Thursday 24 February 2011

Can flipping.


I've been doing a great deal of can flipping recently. It's not because can flipping is my favorite kind of pvp, but it is quite easy to fit into a short play session. If I have 30 minutes before dinner, and then an hour after dinner, then just heading out and flipping some cans is one of the quickest and easiest ways to find a fight.

This is especially true if there is risk of something (or some one) pulling me away from the computer unexpectedly. In high sec, that's fine. In low sec, that's a trip to your clone vat.

Now, my preference has been to flip cans that want to be flipped. Some of my earlier fights were of this nature. But I recently decided that I should overcome my trepidation and try to pick some fights with large mining vessels.

If that last sentence was confusing, it's because I was confused. You see, I assumed that mining vessels would be on par with cruisers and battleships, but with mining rather than combat bonuses. So I was actually quite intimidated when I flipped my first can on a hulk. I was fully expecting that this 3 year old character would stomp my little frigate into the ground with his big, bad super-ship.

Of course, that's not what happened.
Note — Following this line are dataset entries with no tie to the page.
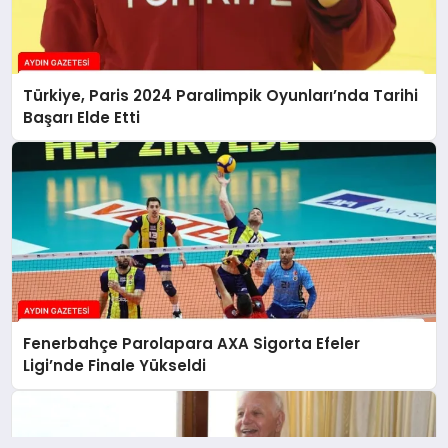
Türkiye, Paris 2024 Paralimpik Oyunları’nda Tarihi
Başarı Elde Etti
Fenerbahçe Parolapara AXA Sigorta Efeler
Ligi’nde Finale Yükseldi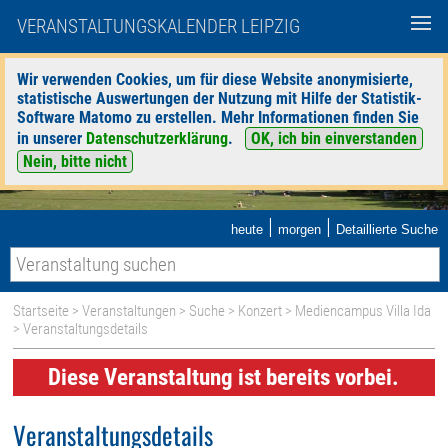
VERANSTALTUNGSKALENDER LEIPZIG
Wir verwenden Cookies, um für diese Website anonymisierte,
statistische Auswertungen der Nutzung mit Hilfe der Statistik-
Software Matomo zu erstellen. Mehr Informationen finden Sie
in unserer
Datenschutzerklärung
.
OK, ich bin einverstanden
Nein, bitte nicht
|
|
heute
morgen
Detaillierte Suche
Startseite
>
Veranstaltungen
>
Suche
>
Konzert
>
Mediencampus Villa Ida
> Veranstaltungsdetails
Diese Veranstaltung ist bereits vorbei.
Veranstaltungsdetails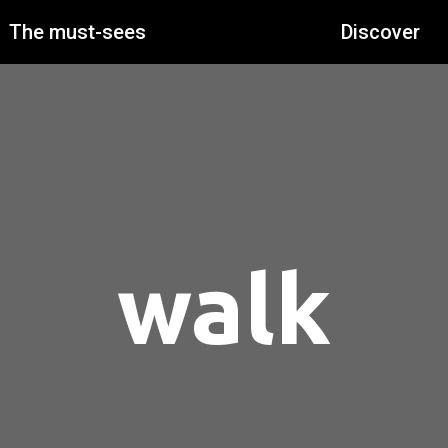
The must-sees
Discover
walk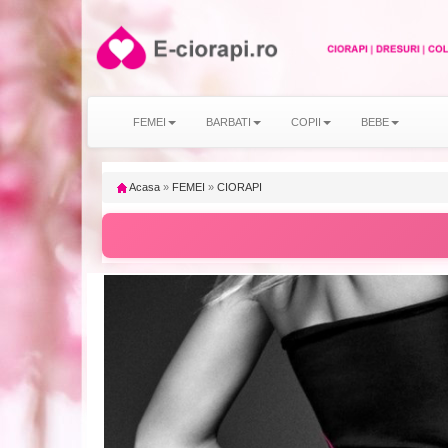
FEMEI
BARBATI
COPII
BEBE
Acasa
»
FEMEI
»
CIORAPI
In fact, nothing happened. Miners, it seems, are very, very loath to enter into combat with any one, even a T1 frigate noob like me. Over the course of the last few days I have stolen millions of ISK in ore. I don't need the money - I have not even bothered to sell any of it - but I did not get a single fight out of that.

Part of that is my fault. I would shift all the ore into my can and wait for them to try and steal it back. However, I never got any indication that I had the right to attack them, even after they took the ore and warped out.

It seems that when I added their corp to my contacts (to check for corp mates) it overrode the little skull that comes up when someone is an outlaw. I only realised this after yet another hulk warped out on me and I removed his corp from my contacts. As his orange marker disappeared, it was replaced by the red skull we all love to see.

I suppose that the lesson here is that while miners are unwilling to engage, they are sometimes foolish enough to try and steal back ore, which amounts to the same thing, when I'm not being an idiot.

Perhaps I will get some fights out of this.

1 comment:

  1. Meanwhile the miners probably wondered why you weren't attacking them, and cursing you for wasting their time :)

    You do know that you can change the priority of the colortags in the overview?